YOUR OBJECTIVE: Although the entries contain pictures, only their words should be duplicated exactly.
-------- DATA FOR THIS EXERCISE
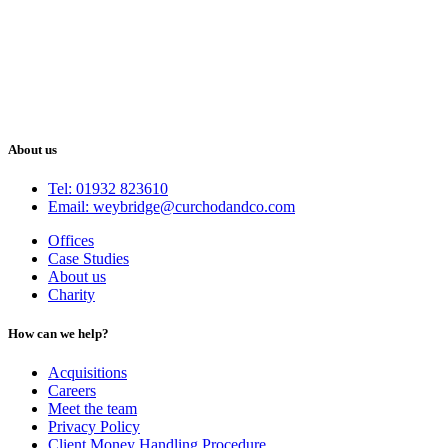
About us
Tel: 01932 823610
Email: weybridge@curchodandco.com
Offices
Case Studies
About us
Charity
How can we help?
Acquisitions
Careers
Meet the team
Privacy Policy
Client Money Handling Procedure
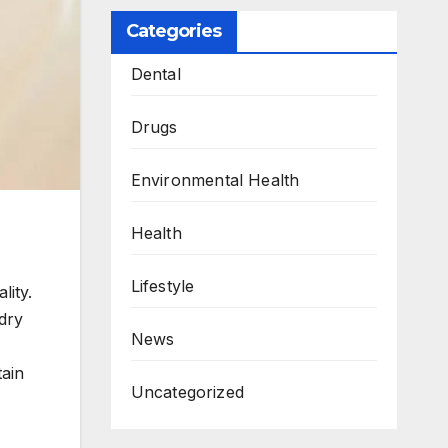
Categories
Dental
Drugs
Environmental Health
Health
Lifestyle
lity.
dry
News
tain
Uncategorized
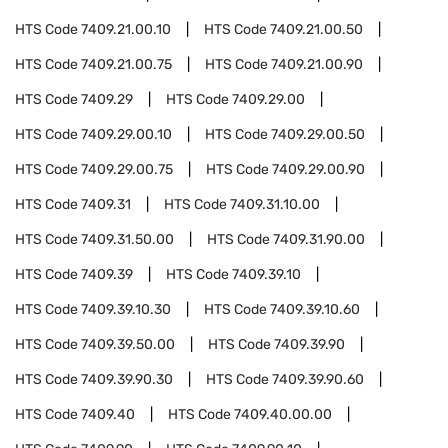
HTS Code
7409.21.00.10
HTS Code
7409.21.00.50
HTS Code
7409.21.00.75
HTS Code
7409.21.00.90
HTS Code
7409.29
HTS Code
7409.29.00
HTS Code
7409.29.00.10
HTS Code
7409.29.00.50
HTS Code
7409.29.00.75
HTS Code
7409.29.00.90
HTS Code
7409.31
HTS Code
7409.31.10.00
HTS Code
7409.31.50.00
HTS Code
7409.31.90.00
HTS Code
7409.39
HTS Code
7409.39.10
HTS Code
7409.39.10.30
HTS Code
7409.39.10.60
HTS Code
7409.39.50.00
HTS Code
7409.39.90
HTS Code
7409.39.90.30
HTS Code
7409.39.90.60
HTS Code
7409.40
HTS Code
7409.40.00.00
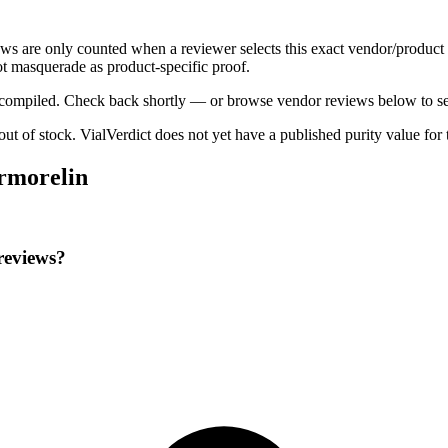
ews are only counted when a reviewer selects this exact vendor/product 
t masquerade as product-specific proof.
ng compiled. Check back shortly — or browse vendor reviews below to se
 out of stock
.
VialVerdict does not yet have a published purity value for
ermorelin
reviews?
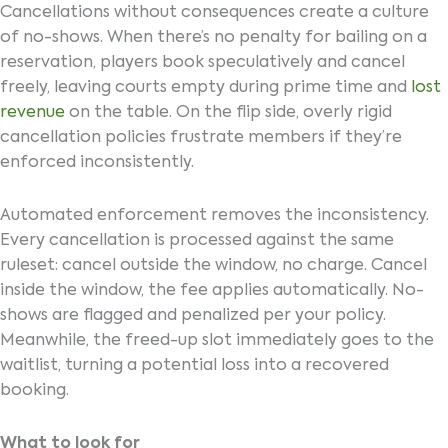
Cancellations without consequences create a culture
of no-shows. When there’s no penalty for bailing on a
reservation, players book speculatively and cancel
freely, leaving courts empty during prime time and
lost
revenue
on the table. On the flip side, overly rigid
cancellation policies frustrate members if they’re
enforced inconsistently.
Automated enforcement removes the inconsistency.
Every cancellation is processed against the same
ruleset: cancel outside the window, no charge. Cancel
inside the window, the fee applies automatically. No-
shows are flagged and penalized per your policy.
Meanwhile, the freed-up slot immediately goes to the
waitlist, turning a potential loss into a recovered
booking.
What to look for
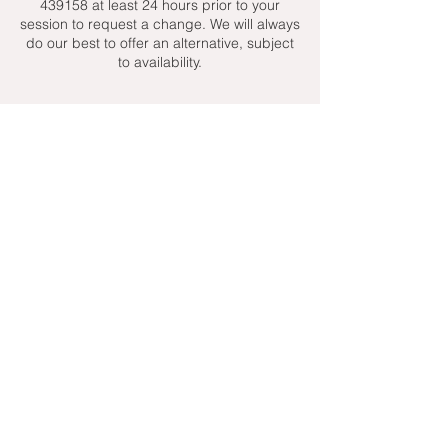
439158 at least 24 hours prior to your
session to request a change. We will always
do our best to offer an alternative, subject
to availability.
Contact Details
+ 07951439158
admin@toptenniscoaching.com
Barnes Tennis Club, Lonsdale Road,
London, UK
Email Us
Contact Us
Follow Us On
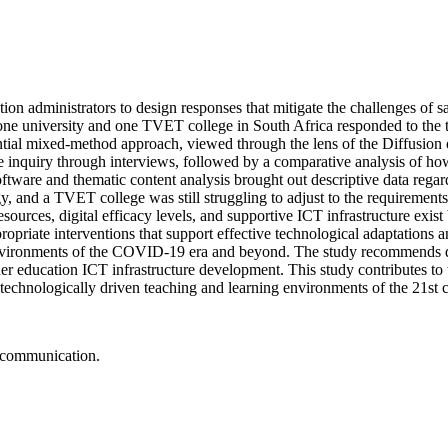
 administrators to design responses that mitigate the challenges of sa
 one university and one TVET college in South Africa responded to th
tial mixed-method approach, viewed through the lens of the Diffusion
ive inquiry through interviews, followed by a comparative analysis of h
re and thematic content analysis brought out descriptive data regardi
y, and a TVET college was still struggling to adjust to the requirements
esources, digital efficacy levels, and supportive ICT infrastructure exis
opriate interventions that support effective technological adaptations 
al environments of the COVID-19 era and beyond. The study recommends di
r education ICT infrastructure development. This study contributes to t
technologically driven teaching and learning environments of the 21st
, communication.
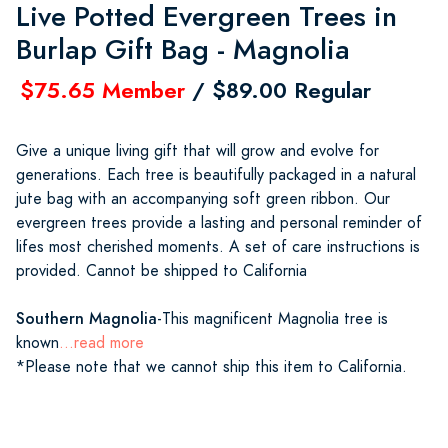
Live Potted Evergreen Trees in
Burlap Gift Bag - Magnolia
$75.65 Member
/ $89.00 Regular
Give a unique living gift that will grow and evolve for
generations. Each tree is beautifully packaged in a natural
jute bag with an accompanying soft green ribbon. Our
evergreen trees provide a lasting and personal reminder of
lifes most cherished moments. A set of care instructions is
provided. Cannot be shipped to California
Southern Magnolia
-This magnificent Magnolia tree is
known
...read more
*Please note that we cannot ship this item to California.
----------------
PROBLEM SOLUTION:
About us
Tel: 01932 823610
Email: weybridge@curchodandco.com
Offices
Case Studies
About us
Charity
How can we help?
Acquisitions
Careers
Meet the team
Privacy Policy
Client Money Handling Procedure
Categories
Dental
Drugs
Environmental Health
Health
Lifestyle
lity.
dry
News
tain
Uncategorized
HTS Code
7409.21.00.10
HTS Code
7409.21.00.50
HTS Code
7409.21.00.75
HTS Code
7409.21.00.90
HTS Code
7409.29
HTS Code
7409.29.00
HTS Code
7409.29.00.10
HTS Code
7409.29.00.50
HTS Code
7409.29.00.75
HTS Code
7409.29.00.90
HTS Code
7409.31
HTS Code
7409.31.10.00
HTS Code
7409.31.50.00
HTS Code
7409.31.90.00
HTS Code
7409.39
HTS Code
7409.39.10
HTS Code
7409.39.10.30
HTS Code
7409.39.10.60
HTS Code
7409.39.50.00
HTS Code
7409.39.90
HTS Code
7409.39.90.30
HTS Code
7409.39.90.60
HTS Code
7409.40
HTS Code
7409.40.00.00
ews are only counted when a reviewer selects this exact vendor/product 
t masquerade as product-specific proof.
ng compiled. Check back shortly — or browse vendor reviews below to se
 out of stock
.
VialVerdict does not yet have a published purity value for
ermorelin
reviews?
Cancellations without consequences create a culture
of no-shows. When there’s no penalty for bailing on a
reservation, players book speculatively and cancel
freely, leaving courts empty during prime time and
lost
revenue
on the table. On the flip side, overly rigid
cancellation policies frustrate members if they’re
enforced inconsistently.
Automated enforcement removes the inconsistency.
Every cancellation is processed against the same
ruleset: cancel outside the window, no charge. Cancel
inside the window, the fee applies automatically. No-
shows are flagged and penalized per your policy.
Meanwhile, the freed-up slot immediately goes to the
waitlist, turning a potential loss into a recovered
booking.
What to look for
439158 at least 24 hours prior to your
session to request a change. We will always
do our best to offer an alternative, subject
to availability.
Contact Details
+ 07951439158
admin@toptenniscoaching.com
Barnes Tennis Club, Lonsdale Road,
London, UK
Email Us
Contact Us
Follow Us On
 administrators to design responses that mitigate the challenges of sa
 one university and one TVET college in South Africa responded to th
tial mixed-method approach, viewed through the lens of the Diffusion
ive inquiry through interviews, followed by a comparative analysis of h
re and thematic content analysis brought out descriptive data regardi
y, and a TVET college was still struggling to adjust to the requirements
esources, digital efficacy levels, and supportive ICT infrastructure exis
opriate interventions that support effective technological adaptations 
al environments of the COVID-19 era and beyond. The study recommends di
r education ICT infrastructure development. This study contributes to t
technologically driven teaching and learning environments of the 21st
, communication.
Live Potted Evergreen Trees in
Burlap Gift Bag - Magnolia
$75.65 Member
/ $89.00 Regular
Give a unique living gift that will grow and evolve for
generations. Each tree is beautifully packaged in a natural
jute bag with an accompanying soft green ribbon. Our
evergreen trees provide a lasting and personal reminder of
lifes most cherished moments. A set of care instructions is
provided. Cannot be shipped to California
Southern Magnolia
-This magnificent Magnolia tree is
known
...read more
*Please note that we cannot ship this item to California.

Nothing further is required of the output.